= TO DO =
Could you repeat the listing exactly, leaving out the pictures?

START DATA PROVIDED

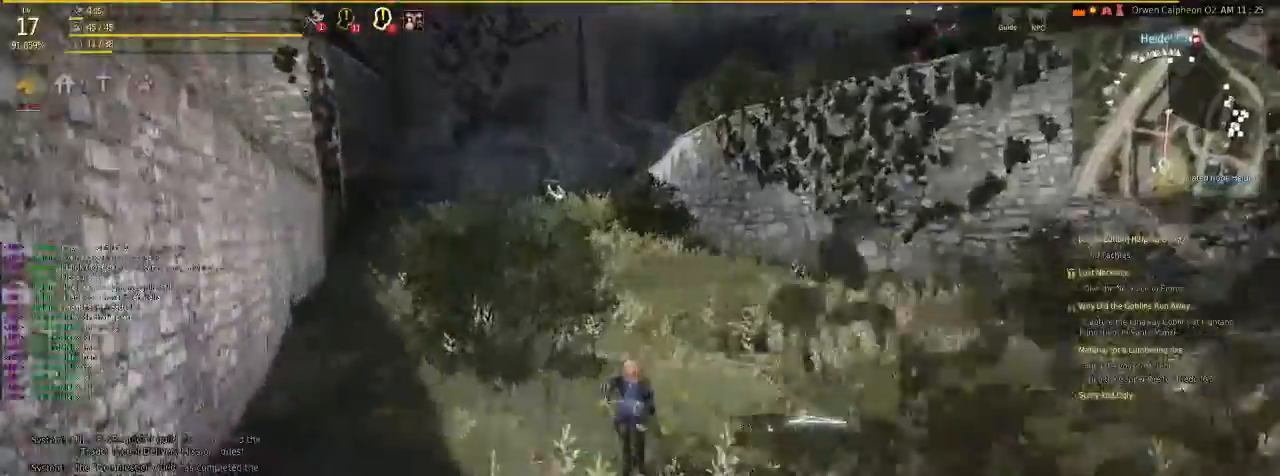
{"keys": ["f"], "mouse": [], "events": [[468, "shift", "up"]]}
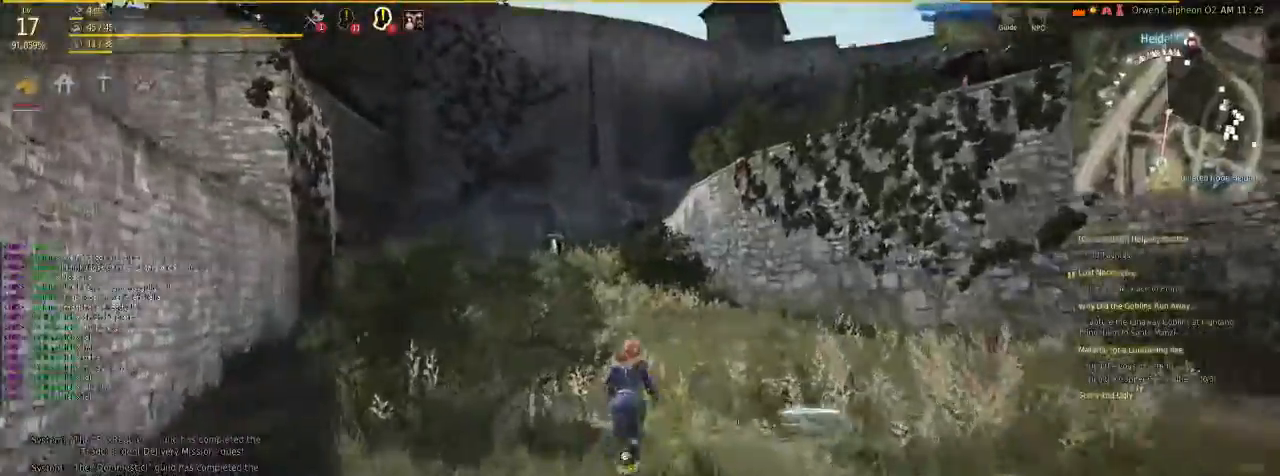
{"keys": ["f"], "mouse": [], "events": []}
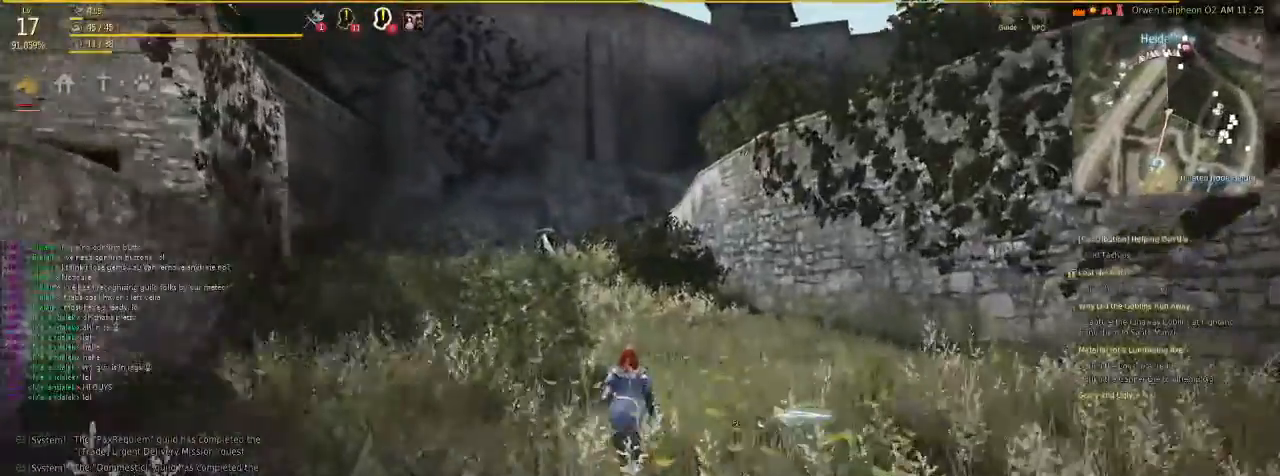
{"keys": ["f"], "mouse": [], "events": []}
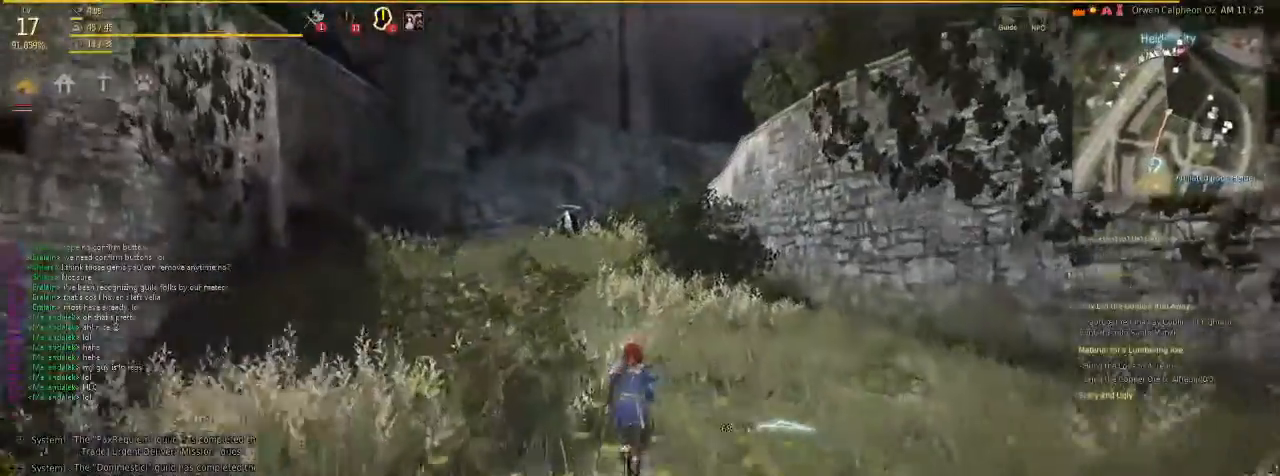
{"keys": ["f"], "mouse": [], "events": []}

END DATA PROVIDED

= THE ANSWER =
{"keys": ["f"], "mouse": [], "events": [[468, "shift", "up"]]}
{"keys": ["f"], "mouse": [], "events": []}
{"keys": ["f"], "mouse": [], "events": []}
{"keys": ["f"], "mouse": [], "events": []}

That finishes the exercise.